Key Behaviors and Limitations
- Work orders created from inspections carry all attached data. The defect description, severity, and any photos the operator submitted during the inspection transfer automatically to the work order. The mechanic has full context before starting the job.
- Auto-creation rules are configured per fault code. The Create Work Order action is set individually for each fault code in the Fault Code Rules Engine. Only codes with this rule configured will generate work orders automatically.
- Duplicate prevention is built in. When a fault code triggers work order creation, the system checks for existing open work orders on the same asset for the same code before creating a new one.
Tips
- Set auto-create rules for safety-critical fault codes. DEF inducement, engine overtemperature, and brake system faults should generate work orders automatically without waiting for manual review. Configure these rules as a priority.
- Review inspection issues daily.

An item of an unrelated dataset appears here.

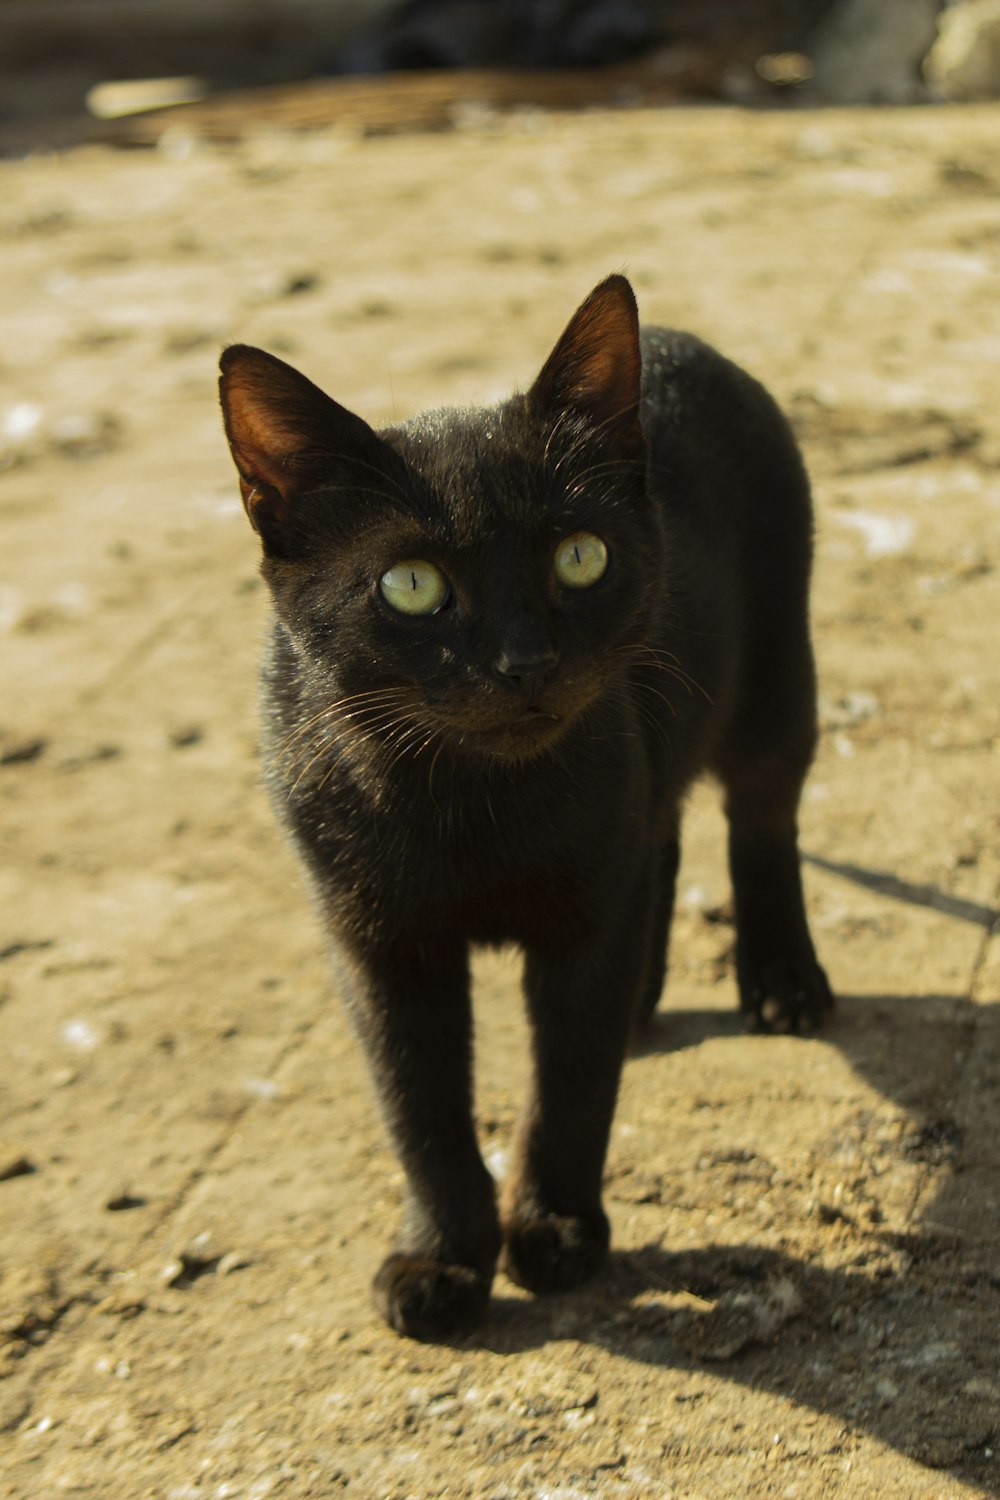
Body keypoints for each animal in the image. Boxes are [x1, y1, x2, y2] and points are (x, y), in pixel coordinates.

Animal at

Not every defect requires an immediate work order. Some can be deferred to the next scheduled PM. But someone needs to review the queue each day to make that call consistently.
- Photos from inspections save diagnostic time. When a mechanic opens a work order created from an inspection issue, they can see the defect before walking to the machine. This reduces diagnostic time and prevents misdiagnosis on intermittent issues.
- Use the unified queue to prioritize. With inspection issues and fault codes feeding the same work order list, shop managers can triage across all sources in one view rather than checking inspection history and telematics alerts separately.